● ASSIGNMENT
In the records below, find the line containing "right shoulder: (556, 463)" and restate it and all lines after it exactly, through the last line.

● DATA
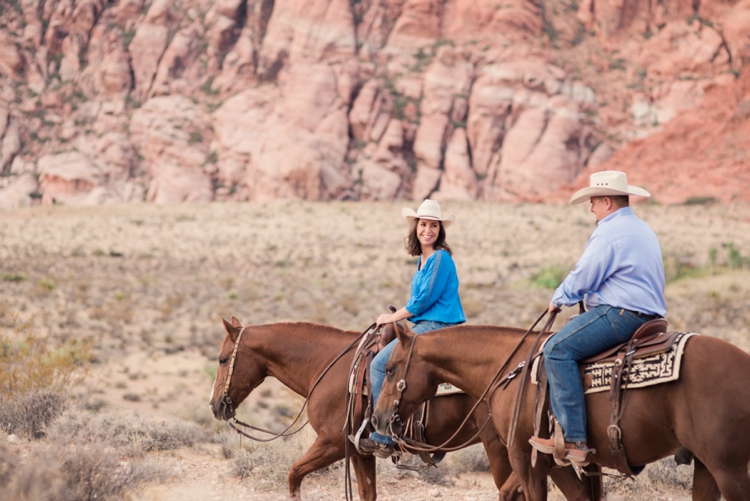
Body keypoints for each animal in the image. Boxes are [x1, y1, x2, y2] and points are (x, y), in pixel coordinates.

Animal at [209, 318, 596, 500]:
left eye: (223, 358)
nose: (214, 405)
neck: (328, 366)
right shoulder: (359, 451)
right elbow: (367, 493)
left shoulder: (332, 444)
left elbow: (293, 475)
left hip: (502, 449)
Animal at [374, 324, 750, 500]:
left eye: (389, 368)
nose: (377, 418)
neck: (508, 367)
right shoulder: (556, 463)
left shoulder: (523, 456)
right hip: (707, 466)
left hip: (727, 467)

● ANSWER BOX
right shoulder: (556, 463)
left shoulder: (523, 456)
right hip: (707, 466)
left hip: (727, 467)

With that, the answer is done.